** Opening Dataset extract block **

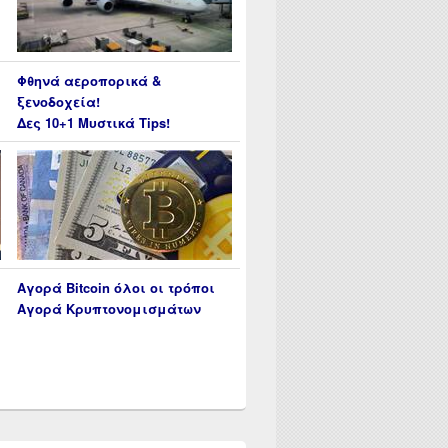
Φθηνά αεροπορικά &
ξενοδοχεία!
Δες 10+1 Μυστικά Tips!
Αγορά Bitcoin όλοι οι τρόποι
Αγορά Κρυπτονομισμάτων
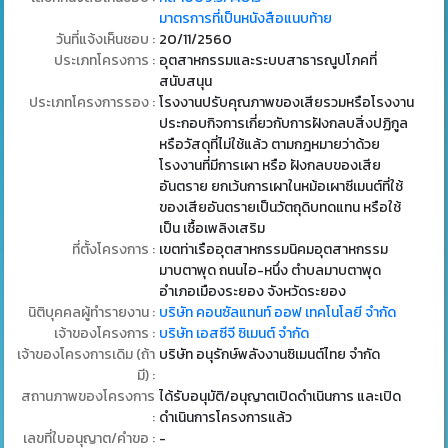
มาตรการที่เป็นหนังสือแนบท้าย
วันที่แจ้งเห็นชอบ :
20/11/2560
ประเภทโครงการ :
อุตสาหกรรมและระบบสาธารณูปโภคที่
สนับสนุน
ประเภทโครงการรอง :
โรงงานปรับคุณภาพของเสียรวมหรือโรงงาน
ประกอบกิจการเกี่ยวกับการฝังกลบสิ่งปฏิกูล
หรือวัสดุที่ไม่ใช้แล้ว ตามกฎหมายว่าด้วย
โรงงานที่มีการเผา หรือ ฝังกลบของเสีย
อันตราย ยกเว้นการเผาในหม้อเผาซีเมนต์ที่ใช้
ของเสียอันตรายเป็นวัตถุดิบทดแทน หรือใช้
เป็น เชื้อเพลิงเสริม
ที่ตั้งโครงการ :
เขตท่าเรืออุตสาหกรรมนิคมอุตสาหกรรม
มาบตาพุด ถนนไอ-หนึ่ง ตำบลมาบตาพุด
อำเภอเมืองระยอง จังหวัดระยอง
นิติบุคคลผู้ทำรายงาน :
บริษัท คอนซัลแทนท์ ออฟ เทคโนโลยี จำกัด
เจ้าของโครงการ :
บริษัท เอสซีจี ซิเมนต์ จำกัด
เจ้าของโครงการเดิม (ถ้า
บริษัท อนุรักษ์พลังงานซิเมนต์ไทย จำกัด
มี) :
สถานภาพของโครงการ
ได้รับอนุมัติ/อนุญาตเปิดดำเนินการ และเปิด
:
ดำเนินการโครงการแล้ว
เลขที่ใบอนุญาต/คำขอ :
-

** Closing Dataset extract block **
** Opening Dataset extract block **

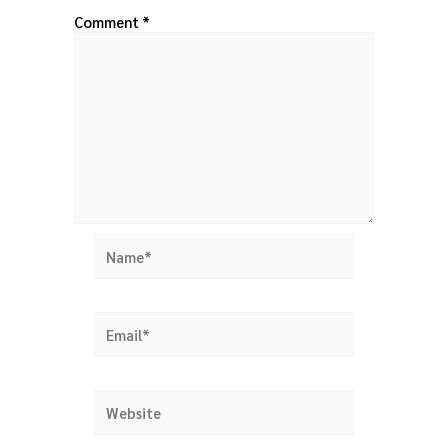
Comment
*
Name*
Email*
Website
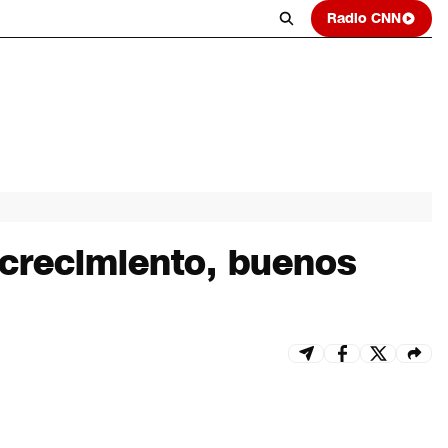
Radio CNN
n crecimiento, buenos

** Closing Dataset extract block **

**What you should do**
Format the lines in the records, beginning with the one containing "Φθηνά αεροπορικά &" and continuing through the one containing "Αγορά Κρυπτονομισμάτων", as a JSON list of strings with one string per line and blank lines omitted.

**Reply**
[
  "Φθηνά αεροπορικά &",
  "ξενοδοχεία!",
  "Δες 10+1 Μυστικά Tips!",
  "Αγορά Bitcoin όλοι οι τρόποι",
  "Αγορά Κρυπτονομισμάτων"
]